→ Text block:
◇ ◇ ◇ ◇ ◇ ◇ ◇

Faced with this onslaught of disingenuity, Democrats have two options. They can accept a half-century of far-right, partisan jurisprudence while protesting that Republicans are hypocrites. Or Democrats can stop complaining about the new rules and start playing by them. The first choice rests upon the theory that it is possible to shame politicians who’ve demonstrated, over and over again, that they have no capacity for shame. The second rests upon the theory that Democrats have an obligation to play constitutional hardball—not just to protect their agenda, but to save the court’s legitimacy and preserve democracy itself. And if that obligation does exist, the proportional response is immediate and unapologetic expansion of the Supreme Court.
There is, of course, a key difference between McConnell’s antics and court expansion: Blockading a Supreme Court nominee for 11 months was completely unprecedented in American history; expanding the court is not. To the contrary, Congress has altered the size of the court many times throughout history, occasionally for political purposes, as the Constitution does not set a fixed number of justices; Congress simply sets the number by passing a law. There have been as few as six justices and as many as 10. In 1863, Congress added the 10th justice to dilute the influence of Southerners on the court. Then, in 1866, Congress subtracted three justices, largely to prevent President Andrew Johnson from making any appointments. Finally, in 1869, Congress brought the number back to nine, allowing President Ulysses S. Grant to fill the newly restored seats.
Indeed, McConnell himself has altered the number of justices to influence the court’s outcomes. By refusing to consider Garland, McConnell reduced the Supreme Court to an eight-member body for more than a year. Multiple Republican senators, including Ted Cruz, said they would not confirm any nominees put forth by Hillary Clinton; their scheme would have reduced the court’s membership indefinitely. Republicans have already legitimized the strategy of modifying the Supreme Court’s membership by changing the number of justices on the bench.
These tactics may be distasteful, but they are plainly lawful. And under Republicans’ current reasoning, if Democrats take power in November, they will have every right—perhaps even a duty—to add seats to the Supreme Court. In Alexander’s words, “no one should be surprised” if Democrats expand the court, since “the Constitution gives senators the power to do it.” After all, in Thune’s phrasing, Democrats must “ensure we have an impartial judiciary,” not one biased toward a particular party. And what about Blunt’s belief that senators “have some obligation to do” what they think a majority of senators want? If a majority of the Senate supports court expansion, don’t senators have an “obligation” to respect their wishes?
This overt politicization of the Supreme Court might constitute mutually assured destruction. The court would lose institutional prestige. Lawmakers would surely be tempted to reject its decisions outright, denying the justices’ authority to say what the law is. But if Trump rams through another justice, that threat will exist regardless of whether Democrats retaliate. Countless Americans will reject the court’s legitimacy as it entrenches more and more Republican policies against the popular will. At worst, expanding the court will neutralize the GOP’s power grab, delegitimize the court, and shift constitutional decision-making back to the democratic branches.
It may be difficult for some Democrats to accept that the old rules governing Supreme Court nominations have gone out the window. There was once, at least in the popular imagination, a playbook, respected by both sides, that kept politics at arms length from the confirmation process. But McConnell lit that playbook on fire in his ruthless crusade to transform the court into an arm of the GOP. Now Democrats have to decide if they will accept a partisan, far-right judiciary for the next generation or use the new rules to respond in kind.

◇ ◇ ◇ ◇ ◇ ◇ ◇

Collection entry list
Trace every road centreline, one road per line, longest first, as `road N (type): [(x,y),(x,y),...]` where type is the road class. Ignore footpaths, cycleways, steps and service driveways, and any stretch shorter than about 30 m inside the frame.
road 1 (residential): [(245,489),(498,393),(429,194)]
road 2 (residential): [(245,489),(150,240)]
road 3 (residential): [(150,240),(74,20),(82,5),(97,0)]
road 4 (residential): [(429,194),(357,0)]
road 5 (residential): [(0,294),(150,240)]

◇ ◇ ◇ ◇ ◇ ◇ ◇

→ What is asked:
A. In what year did Congress bring the number of justices back to nine, according to the Supreme Court passage?
B. Please copy the Supreme Court passage word for word between "There is, of" and "newly restored seats.", inclusive.
C. List every year the Supreme Court passage gives for a congressional change to the number of justices.
The rows have no connection to the Supreme Court passage.

→ Written responses:
A. 1869

B.
There is, of course, a key difference between McConnell’s antics and court expansion: Blockading a Supreme Court nominee for 11 months was completely unprecedented in American history; expanding the court is not. To the contrary, Congress has altered the size of the court many times throughout history, occasionally for political purposes, as the Constitution does not set a fixed number of justices; Congress simply sets the number by passing a law. There have been as few as six justices and as many as 10. In 1863, Congress added the 10th justice to dilute the influence of Southerners on the court. Then, in 1866, Congress subtracted three justices, largely to prevent President Andrew Johnson from making any appointments. Finally, in 1869, Congress brought the number back to nine, allowing President Ulysses S. Grant to fill the newly restored seats.

C. 1863, 1866, 1869